This FAQ was developed collaboratively by the College of Licensed Practical Nurses of Alberta (CLPNA), the College of Registered Psychiatric Nurses of Alberta (CRPNA), and the College of Registered Nurses of Alberta (CRNA). If you have a question about the registered nurse or nurse practitioner practice: Ask our Experts a Question.

Do Aesthetic Procedures Fall Within My Scope of Nursing Practice?

The scope of practice of a nurse in Alberta is outlined in the legislative framework and is further defined by each respective regulatory body. Performing procedures that are not within a nurse’s scope of practice can result in significant professional and legal consequences. 

Administering neuromodulators such as Botox and dermal fillers are post entry-level competencies and are not taught in the entry to practice nursing programs. Neuromodulators require a client specific order following an initial assessment by an authorized prescriber such as a physician, dentist or nurse practitioner. As aesthetic nursing procedures pose potential risk to the client, appropriate emergency support should be readily available. 

The nurse providing an aesthetic procedure uses a skill set comprised of the following competencies: 

  • A sensitive and respectful manner of communication, a positive non-judgmental attitude, and caring behaviours. 
  • Thorough knowledge of anatomy and physiology of the skin and underlying tissue. 
  • Thorough understanding of the medications and substances to be used. 
  • Strong analytical skills and clinical competence in this practice area.
  • Provision of honest and factual counselling and advertising. 

In Alberta, RPNs, RNs and LPNs are authorized under regulation and have the education to administer medications and substances by injection. An order by an authorized prescriber is required before any nurse can administer Schedule 1 medications and/or substances (e.g., neuromodulators and dermal fillers). The nurse is responsible and accountable to have the required education and experience to carry out the order. 

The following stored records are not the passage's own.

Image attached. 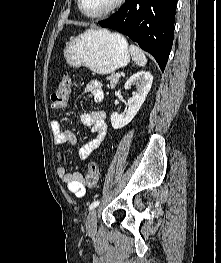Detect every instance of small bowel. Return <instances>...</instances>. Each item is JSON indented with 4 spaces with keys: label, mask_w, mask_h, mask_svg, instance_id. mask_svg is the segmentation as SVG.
Masks as SVG:
<instances>
[{
    "label": "small bowel",
    "mask_w": 221,
    "mask_h": 263,
    "mask_svg": "<svg viewBox=\"0 0 221 263\" xmlns=\"http://www.w3.org/2000/svg\"><path fill=\"white\" fill-rule=\"evenodd\" d=\"M85 92L89 93L96 103L104 100V92L102 84L98 80H92L85 86ZM106 115L103 111H94L85 113L81 116L82 123L87 126L95 137L79 150L81 159H87L95 150L99 148L107 134ZM52 130L54 133V143L61 147L65 145H74L76 136L67 127L58 121L52 122ZM62 154H58V160L62 161ZM57 174L60 180L67 186L76 198H81L85 193L83 175L78 171L68 172L64 166L59 165Z\"/></svg>",
    "instance_id": "1"
}]
</instances>
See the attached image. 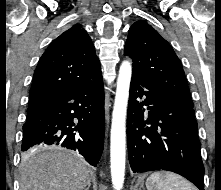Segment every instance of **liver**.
Returning a JSON list of instances; mask_svg holds the SVG:
<instances>
[{"label": "liver", "mask_w": 221, "mask_h": 190, "mask_svg": "<svg viewBox=\"0 0 221 190\" xmlns=\"http://www.w3.org/2000/svg\"><path fill=\"white\" fill-rule=\"evenodd\" d=\"M20 190H85L90 174L84 159L68 150L22 155Z\"/></svg>", "instance_id": "liver-1"}]
</instances>
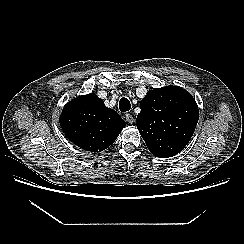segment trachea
<instances>
[{
	"label": "trachea",
	"instance_id": "3493384b",
	"mask_svg": "<svg viewBox=\"0 0 244 244\" xmlns=\"http://www.w3.org/2000/svg\"><path fill=\"white\" fill-rule=\"evenodd\" d=\"M130 108H131L130 101L125 97L121 98L120 102H119L120 111L126 112V111H129Z\"/></svg>",
	"mask_w": 244,
	"mask_h": 244
}]
</instances>
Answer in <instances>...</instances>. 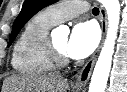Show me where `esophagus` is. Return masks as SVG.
I'll return each mask as SVG.
<instances>
[{
	"label": "esophagus",
	"instance_id": "34e87169",
	"mask_svg": "<svg viewBox=\"0 0 127 92\" xmlns=\"http://www.w3.org/2000/svg\"><path fill=\"white\" fill-rule=\"evenodd\" d=\"M100 15H101L102 34H103V38H104V36L106 34V29H107V14H106V10L103 8V6H101V8H100ZM100 48H101V46H99L98 50L93 54V56L82 67L81 71L79 72V74L77 76V79L74 82V86L76 88H84L87 85Z\"/></svg>",
	"mask_w": 127,
	"mask_h": 92
}]
</instances>
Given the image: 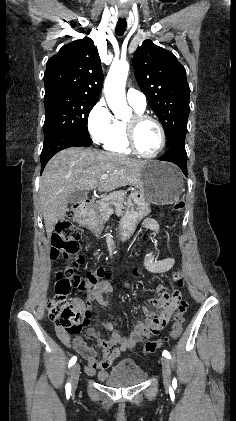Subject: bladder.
Returning a JSON list of instances; mask_svg holds the SVG:
<instances>
[{"mask_svg":"<svg viewBox=\"0 0 236 421\" xmlns=\"http://www.w3.org/2000/svg\"><path fill=\"white\" fill-rule=\"evenodd\" d=\"M133 358L122 359L114 364L104 378V384L110 386H125L139 384L147 379Z\"/></svg>","mask_w":236,"mask_h":421,"instance_id":"31cf9c89","label":"bladder"}]
</instances>
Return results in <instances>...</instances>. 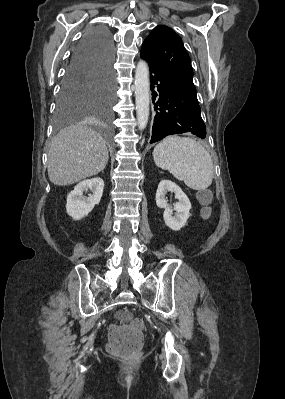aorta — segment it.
I'll return each mask as SVG.
<instances>
[{"mask_svg": "<svg viewBox=\"0 0 285 399\" xmlns=\"http://www.w3.org/2000/svg\"><path fill=\"white\" fill-rule=\"evenodd\" d=\"M149 69L145 61L140 60L135 71V102L139 130L145 129L149 118Z\"/></svg>", "mask_w": 285, "mask_h": 399, "instance_id": "obj_1", "label": "aorta"}]
</instances>
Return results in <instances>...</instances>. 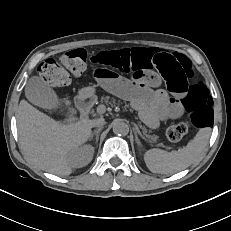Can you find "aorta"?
Listing matches in <instances>:
<instances>
[{
	"label": "aorta",
	"mask_w": 231,
	"mask_h": 231,
	"mask_svg": "<svg viewBox=\"0 0 231 231\" xmlns=\"http://www.w3.org/2000/svg\"><path fill=\"white\" fill-rule=\"evenodd\" d=\"M113 132L120 136H126L129 133V126L120 120L113 122Z\"/></svg>",
	"instance_id": "aorta-1"
}]
</instances>
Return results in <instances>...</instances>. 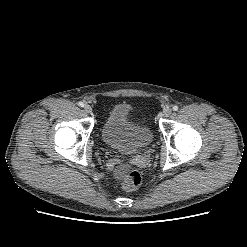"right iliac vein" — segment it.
I'll return each instance as SVG.
<instances>
[{
  "label": "right iliac vein",
  "instance_id": "right-iliac-vein-1",
  "mask_svg": "<svg viewBox=\"0 0 247 247\" xmlns=\"http://www.w3.org/2000/svg\"><path fill=\"white\" fill-rule=\"evenodd\" d=\"M84 110L86 113H89V114L92 113V107L90 105H85Z\"/></svg>",
  "mask_w": 247,
  "mask_h": 247
}]
</instances>
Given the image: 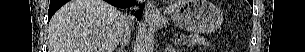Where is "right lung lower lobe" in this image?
Here are the masks:
<instances>
[{
	"mask_svg": "<svg viewBox=\"0 0 305 52\" xmlns=\"http://www.w3.org/2000/svg\"><path fill=\"white\" fill-rule=\"evenodd\" d=\"M68 0H51L49 11H48V22L50 21L52 15L62 6L64 5ZM108 3H110L113 6L120 7V8H126L133 5L132 0H105ZM136 17L138 19L142 16V9H140L136 14Z\"/></svg>",
	"mask_w": 305,
	"mask_h": 52,
	"instance_id": "obj_1",
	"label": "right lung lower lobe"
}]
</instances>
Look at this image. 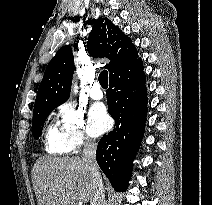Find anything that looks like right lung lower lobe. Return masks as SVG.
I'll return each instance as SVG.
<instances>
[{"label":"right lung lower lobe","mask_w":212,"mask_h":205,"mask_svg":"<svg viewBox=\"0 0 212 205\" xmlns=\"http://www.w3.org/2000/svg\"><path fill=\"white\" fill-rule=\"evenodd\" d=\"M108 112L115 127L97 147V162L117 191H125L147 116L146 76L141 58L109 76Z\"/></svg>","instance_id":"98d812e1"}]
</instances>
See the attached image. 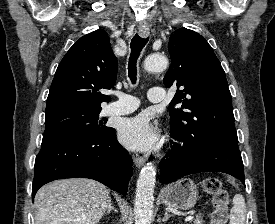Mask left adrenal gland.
<instances>
[{
	"label": "left adrenal gland",
	"instance_id": "a2214340",
	"mask_svg": "<svg viewBox=\"0 0 275 224\" xmlns=\"http://www.w3.org/2000/svg\"><path fill=\"white\" fill-rule=\"evenodd\" d=\"M170 217H172V215H170V214L168 213V210L166 209V210H165V216L163 217L162 221L165 223L166 221H168V219H169Z\"/></svg>",
	"mask_w": 275,
	"mask_h": 224
}]
</instances>
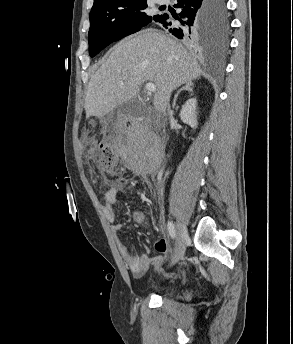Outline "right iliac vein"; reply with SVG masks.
Here are the masks:
<instances>
[{"label": "right iliac vein", "instance_id": "63e3f726", "mask_svg": "<svg viewBox=\"0 0 293 344\" xmlns=\"http://www.w3.org/2000/svg\"><path fill=\"white\" fill-rule=\"evenodd\" d=\"M188 238V233L186 227L179 223L177 225V244L174 257L172 259V264L178 262L184 255L186 250V240Z\"/></svg>", "mask_w": 293, "mask_h": 344}]
</instances>
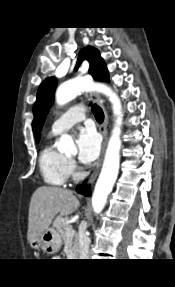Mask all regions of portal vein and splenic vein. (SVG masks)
I'll use <instances>...</instances> for the list:
<instances>
[{
	"instance_id": "portal-vein-and-splenic-vein-1",
	"label": "portal vein and splenic vein",
	"mask_w": 175,
	"mask_h": 287,
	"mask_svg": "<svg viewBox=\"0 0 175 287\" xmlns=\"http://www.w3.org/2000/svg\"><path fill=\"white\" fill-rule=\"evenodd\" d=\"M74 233H75V231L72 230V229H69V230L66 231L67 236H71V235H73Z\"/></svg>"
}]
</instances>
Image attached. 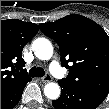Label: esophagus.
Segmentation results:
<instances>
[{
    "label": "esophagus",
    "instance_id": "obj_1",
    "mask_svg": "<svg viewBox=\"0 0 109 109\" xmlns=\"http://www.w3.org/2000/svg\"><path fill=\"white\" fill-rule=\"evenodd\" d=\"M50 81H52V77H51L50 73H47L44 77H42L43 83H47V82H50Z\"/></svg>",
    "mask_w": 109,
    "mask_h": 109
}]
</instances>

In addition, the CLPNA requires that LPNs providing aesthetic nursing procedures within their defined scope of practice must have direct or indirect supervision by a physician or nurse practitioner. The physician or nurse practitioner must be trained in dermatology, on-site, and available to assist as necessary when aesthetic procedures and treatments are being performed. 

Is There a Difference Between Esthetic Procedures and Aesthetic Procedures?

Yes. Many esthetic procedures do not need to be performed by a regulated health professional (e.g., facials, waxing, piercings, tattooing including semi-permanent makeup). These would not fall within the definition of nursing or health services but are included in the Personal Services Regulation under the Public Health Act. The individual performing these personal services could not use the protected title “nurse” and these hours would not qualify as practice hours. 

Do I Need Further Education to Provide Aesthetic Procedures?  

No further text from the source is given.